The day the hapless Google head of northern Europe was battered by Margaret Hodge for their "devious and unethical" approach to paying tax in the UK - or not doing so, in this case - my Google blog (which you are now reading) ran into trouble.
Thousands of hits are being recorded by their counting machine from the Far East, routed via a porn site called 'topblogstories'. The same thing is happening via a slimming website in the USA. Much as I would like it to, my blog has never generated hits in the thousands per day bracket before, and - since these hits are not showing up under any of the posts - something has gone wrong. It doesn't really affect the blog, but it is disturbing.
But how do you ask Google's advice, still less ask them to do something about it?

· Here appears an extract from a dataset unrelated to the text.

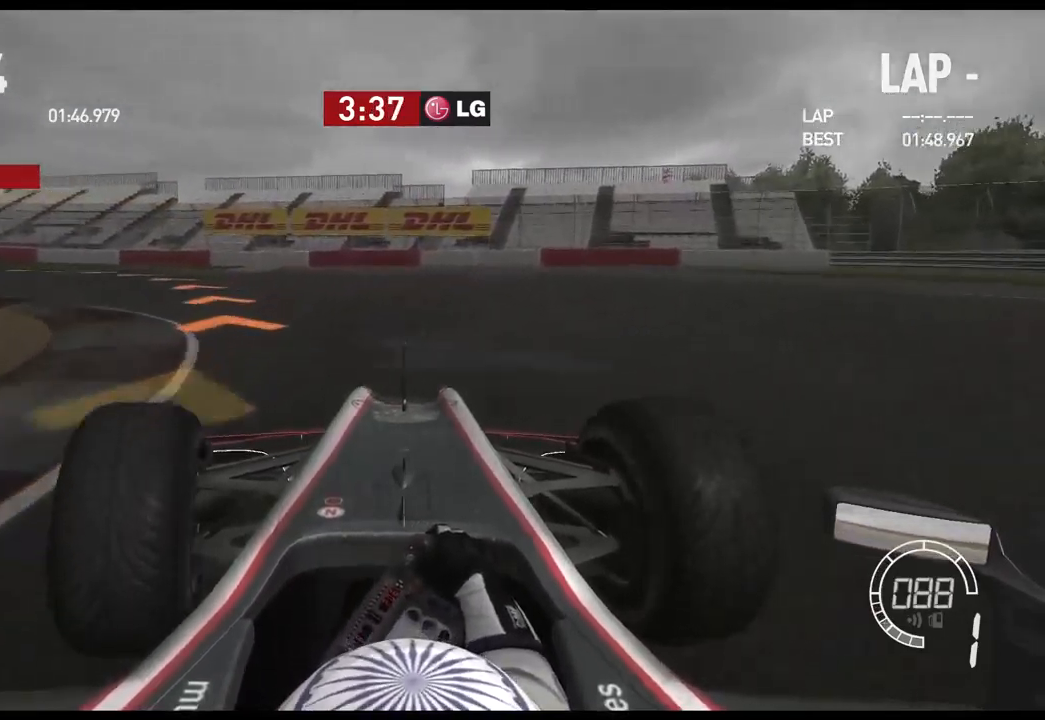
{"buttons": [], "left_stick": "left", "right_stick": "center", "events": []}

Needless to say, this particular problem does not appear on their rather short list of online problems. No UK telephone number is shown. There is no email address for customer service. There is a website with a phone number in the USA, but there are voluminous messages of disgust from people underneath because the calls are never answered.

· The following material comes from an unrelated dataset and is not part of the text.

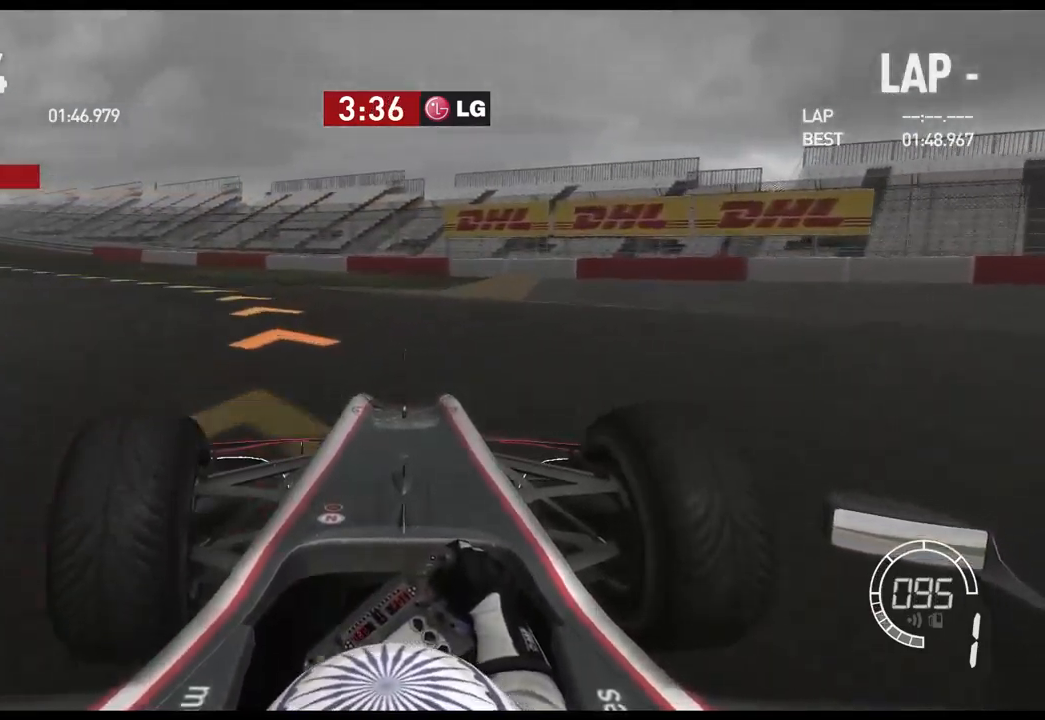
{"buttons": [], "left_stick": "left", "right_stick": "center", "events": []}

There is a UK office number, but if you don't have an extension number, there is nobody to speak to. I tried dialling 0 and was just held on the line ringing out hopelessly and pointlessly for half an hour before I gave up.
There is a feedback button which allows you to send a message about problems, but the response says they don't guarantee to reply to everyone. That's an understatement - I've sent ten messages so far and no response.
Now, I'm a good Google customer. I use their email system and their blog system and I even earn a tiny amount of money from adverts on the site. But Google apparently has such contempt for me that they fear any kind of contact.
I'm forced to ask the question - is there anybody there? At the heart of this global beast, is there anything at all - any human being, any heartbeat, any interest at all in their customers? Or is it just an empty echoing, soulless shell of conceit and arrogance?
The great Anita Roddick used to say that global corporations were like dinosaurs, unable to feel any emotion except greed and fear. Is this Google now?
No doubt they would say that this is just the future of business, as their de-humanised machines strip us all of our information and sell it back to us. This is the new virtual world. Not a bit of it. This is the result of monopoly. It is because they have no competition, and the competition authorities on both sides of the Atlantic have been asleep on the job.
When the three American giants were first castigated over here for their tax avoidance schemes, the two monopolies ignored the fuss completely. It was only Starbucks, which has competitors, which reacted. The truth is that when competition authorities snooze and allow companies like Google to build up a monopoly position, then the customers are more than taken for granted - they are completely ignored.
So once I sort this out, I'm finding a better way of organising my blog and my emails. It may take a bit of time - certainly longer than it would if there was a proper UK competitor for Google, even a small one - but I will do it.
And of course, I'm writing this diatribe on a blog hosted by Google, the great absentees. Will they censor it? Of course they won't - because there is nobody there to read it.